Pakistan and France have signed an agreement for the suspension of loans amounting to $107 million under the G20 Debt Service Suspension Initiative (DSSI).
In a statement issued on Monday, the Economic Affairs Division said the amount, initially repayable between July and December 2021, would now be repaid over a period of six years — including a one-year grace period — in semi-annual instalments.
The agreement was signed by Ministry of Economic Affairs Secretary Mian Asad Hayaud Din and French Ambassador Nicolas Galey, the statement said.

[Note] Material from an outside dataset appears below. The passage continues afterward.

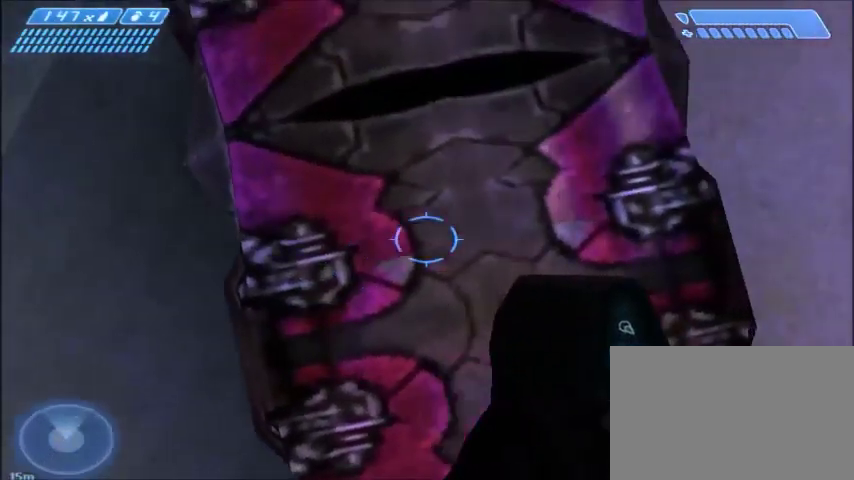
{"keys": [], "mouse": [], "events": [[267, "d", "down"], [367, "d", "up"]]}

“The government of Pakistan has already signed agreements with the French Republic for suspension of $261m. Due to the support extended by the development partners of Pakistan, the G20 DSSI has provided the fiscal space which was necessary to deal with the urgent health and economic needs of the Islamic Republic of Pakistan,” the statement added.
The total amount of debt that has been suspended and rescheduled under the DSSI framework, covering the period from May 2020 to December 2021, stands at $3,688m.

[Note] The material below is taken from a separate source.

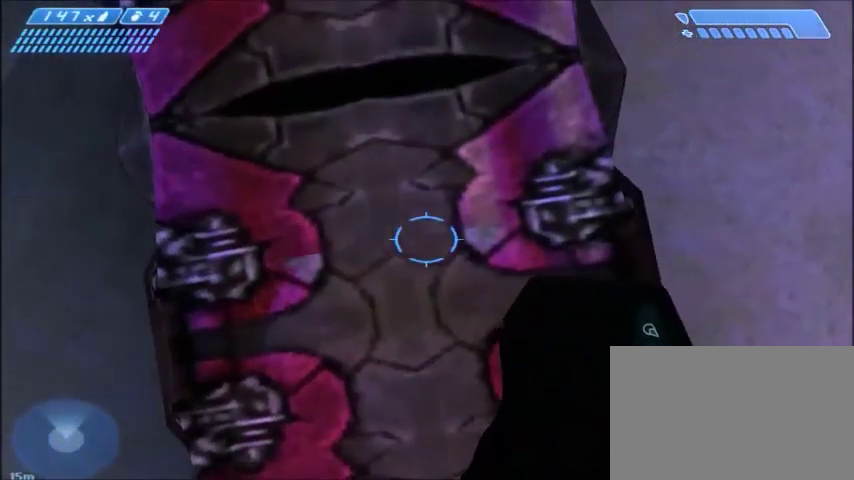
{"keys": [], "mouse": [], "events": []}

“Pakistan has already concluded and signed 93 agreements with 21 bilateral creditors for the rescheduling of its debts under the G20 DSSI framework, amounting to rescheduling of almost $3,150m. The signing of [the] above-mentioned agreements brings this total to $3,257m,” the statement said.
It added that negotiations were ongoing for the remaining agreements to be signed under the DSSI framework.
Earlier this month, Pakistan had signed two debt service suspension agreements with Japan and Switzerland for the suspension of $197.5m in loans.
Of this total amount, $191.60m was owed to Japanese International Cooperation Agency during the period from January to June 2021 and $5.89m to the Government of the Swiss Confederation during the period from July to December 2021.
In March, a similar agreement was signed with the Saudi Fund for Development for the suspension of debt servicing of $846m.